Today is the first Monday of September, which in the United States and Canada (and only in the United States and Canada) is recognized as Pullman Strike. It is celebrated today at the behest of state and federal governments, and the business unionists at the AF of L and
Change to Win (sic), who, after all, have always been happy to suck up to State power in the name of a juicy private-public partnership. The real labor holiday in the United States is, of course, International Worker’s Day, celebrated each year on May Day, a wildcat holiday declared by labor radicals and celebrated not by edicts handed down from on high but by common consent of workers who just refused to show up for work on their holiday.
As much as I enjoy celebrating labor radicalism, today is not the day for it; today belongs to the establishmentarian unionists and the government labor bureaucracy and the bosses who use union patronage as a means of control over workers. They made it and they can have it. In honor of this Gilded Age bait-and-switch, I offer the following thought, reprinted in Benjamin Tucker’s Instead of a Book, and now available online at the Fair Use Repository:
The recent strike at Carmaux, France, was followed by an agitation for compulsory arbitration of disputes between capital and labor. There was a lively fight over it in the French Chamber, which fortunately had the good sense to vote the measure down. Of all the demands made upon government in the interest of labor this is perhaps the most foolish. I wonder if it has ever occurred to the laborers who make it that to grant their desire would be to deny that cherished right to strike upon which they have insisted so strenuously and for so many years. Suppose, for instance, a body of operatives decide to strike in defence of an interest which they deem vital and to maintain which they are prepared and determined to struggle to the end. Immediately comes along the board of arbitration, which compels strikers and employers to present their case and then renders a decision. Suppose the decision is adverse to the strikers. They are bound to accept it, the arbitration being compulsory, or suffer the penalty,—for there is no law without a penalty. What then has become of their right to strike? It has been destroyed. They can ask for what they want; a higher power immediately decides whether they can have it; and from this decision there is no appeal. Labor thus would be prohibited by law from struggling for its rights. And yet labor is so short-sighted that it asks for this very prohibition!
Elsewhere, at Hit and Run, BTS wonders:
I never quite understood why most mainline libertarians despise unions so. Don’t workers have as much a right to free association as the next guy?
In reply, Franklin Harris informs us us that:
In theory, yes, but I really doubt unions in anything like their current form could exist without the legal protections given them by the government — laws that force businesses to recognize and deal with unions once they have organized.

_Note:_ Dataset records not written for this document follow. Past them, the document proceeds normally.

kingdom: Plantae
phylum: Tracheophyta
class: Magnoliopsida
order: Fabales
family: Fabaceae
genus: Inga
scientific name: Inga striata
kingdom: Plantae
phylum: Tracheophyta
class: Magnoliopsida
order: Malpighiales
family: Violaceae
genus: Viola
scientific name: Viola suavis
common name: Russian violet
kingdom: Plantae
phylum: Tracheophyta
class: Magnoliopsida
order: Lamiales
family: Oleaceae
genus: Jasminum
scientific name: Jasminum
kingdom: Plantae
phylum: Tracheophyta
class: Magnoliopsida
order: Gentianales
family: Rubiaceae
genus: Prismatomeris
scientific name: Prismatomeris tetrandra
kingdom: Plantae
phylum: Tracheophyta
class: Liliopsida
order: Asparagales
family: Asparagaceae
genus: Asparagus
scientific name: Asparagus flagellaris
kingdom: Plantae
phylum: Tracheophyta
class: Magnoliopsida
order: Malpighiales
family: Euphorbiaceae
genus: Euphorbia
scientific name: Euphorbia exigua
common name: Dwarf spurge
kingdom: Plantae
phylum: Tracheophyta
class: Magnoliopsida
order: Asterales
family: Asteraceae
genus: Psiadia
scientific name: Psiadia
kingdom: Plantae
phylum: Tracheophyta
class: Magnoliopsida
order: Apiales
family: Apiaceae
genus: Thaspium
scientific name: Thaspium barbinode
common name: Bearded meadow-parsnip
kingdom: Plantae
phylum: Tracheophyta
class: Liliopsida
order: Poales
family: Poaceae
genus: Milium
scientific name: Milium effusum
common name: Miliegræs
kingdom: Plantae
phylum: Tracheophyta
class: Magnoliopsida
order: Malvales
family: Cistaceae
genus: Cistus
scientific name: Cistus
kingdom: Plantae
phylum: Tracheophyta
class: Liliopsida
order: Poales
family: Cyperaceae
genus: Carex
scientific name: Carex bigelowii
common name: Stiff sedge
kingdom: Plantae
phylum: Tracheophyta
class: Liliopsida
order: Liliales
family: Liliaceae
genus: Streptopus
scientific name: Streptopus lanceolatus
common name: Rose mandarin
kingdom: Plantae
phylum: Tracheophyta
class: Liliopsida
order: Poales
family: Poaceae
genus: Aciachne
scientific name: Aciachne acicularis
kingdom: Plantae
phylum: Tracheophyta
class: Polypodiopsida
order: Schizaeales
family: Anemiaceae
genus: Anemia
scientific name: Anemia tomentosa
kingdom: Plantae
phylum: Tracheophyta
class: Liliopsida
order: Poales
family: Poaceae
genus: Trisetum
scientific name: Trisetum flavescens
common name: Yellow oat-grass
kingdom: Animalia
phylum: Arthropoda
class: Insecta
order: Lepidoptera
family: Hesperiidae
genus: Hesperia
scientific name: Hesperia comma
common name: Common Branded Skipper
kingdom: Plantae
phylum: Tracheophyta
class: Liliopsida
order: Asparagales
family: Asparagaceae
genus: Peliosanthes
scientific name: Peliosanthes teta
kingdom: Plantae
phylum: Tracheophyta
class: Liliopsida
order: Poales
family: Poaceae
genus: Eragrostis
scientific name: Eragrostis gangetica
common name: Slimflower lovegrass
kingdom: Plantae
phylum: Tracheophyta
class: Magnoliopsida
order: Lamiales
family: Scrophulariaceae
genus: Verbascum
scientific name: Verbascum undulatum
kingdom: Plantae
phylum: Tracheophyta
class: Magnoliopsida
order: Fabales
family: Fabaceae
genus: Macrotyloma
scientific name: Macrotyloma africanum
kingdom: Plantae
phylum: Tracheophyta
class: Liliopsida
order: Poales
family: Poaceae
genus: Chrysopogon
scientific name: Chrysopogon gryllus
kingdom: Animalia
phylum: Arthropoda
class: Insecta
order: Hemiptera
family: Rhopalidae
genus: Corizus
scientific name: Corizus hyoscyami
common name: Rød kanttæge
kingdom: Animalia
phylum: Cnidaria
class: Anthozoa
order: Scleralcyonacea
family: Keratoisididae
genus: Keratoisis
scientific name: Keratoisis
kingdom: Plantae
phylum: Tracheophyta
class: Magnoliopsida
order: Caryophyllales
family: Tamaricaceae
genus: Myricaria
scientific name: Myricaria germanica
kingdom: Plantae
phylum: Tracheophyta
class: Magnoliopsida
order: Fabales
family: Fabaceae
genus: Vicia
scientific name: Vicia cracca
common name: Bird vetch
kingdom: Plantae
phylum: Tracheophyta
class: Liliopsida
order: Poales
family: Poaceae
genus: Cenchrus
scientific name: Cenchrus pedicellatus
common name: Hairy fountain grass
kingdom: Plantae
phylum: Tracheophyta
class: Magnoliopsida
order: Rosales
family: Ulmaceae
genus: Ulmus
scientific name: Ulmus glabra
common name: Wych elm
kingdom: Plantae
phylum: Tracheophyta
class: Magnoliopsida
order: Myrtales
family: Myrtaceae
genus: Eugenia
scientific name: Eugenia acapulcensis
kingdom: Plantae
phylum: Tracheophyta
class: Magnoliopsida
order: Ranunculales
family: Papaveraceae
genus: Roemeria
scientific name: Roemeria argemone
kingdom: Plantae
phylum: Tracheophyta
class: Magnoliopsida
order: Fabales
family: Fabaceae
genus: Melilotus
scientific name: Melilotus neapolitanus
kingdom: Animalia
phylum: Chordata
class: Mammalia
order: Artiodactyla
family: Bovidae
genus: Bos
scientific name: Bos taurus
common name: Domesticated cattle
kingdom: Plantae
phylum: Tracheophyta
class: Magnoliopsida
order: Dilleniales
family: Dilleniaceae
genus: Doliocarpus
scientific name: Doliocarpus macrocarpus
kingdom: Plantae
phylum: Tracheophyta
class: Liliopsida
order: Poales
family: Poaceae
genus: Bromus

Kevin Carson has an excellent reply, which you should read in its entirety. For myself, I’d just like to say that I also
doubt unions in anything like their current form could exist without the legal protections given them by the government. That’s one of the chief reasons labor unionists should want those legal protections abolished. Without that legal patronage, it’s much more likely that unions would exist in something more like the form they existed in for the sixty-odd years that they existed from the beginnings of the American labor movement until the establishment of government-regulated unionism in 1935. Which would be quite a step forward, not backward, for organized labor.
Are you cold, forelorn, and hungry?
Are there lots of things you lack?
Is your life made up of misery?
Then dump the bosses off your back!
—John Brill (1916)
Updated 2007-09-04: Fixed an inaccuracy. Don’t forget Canada!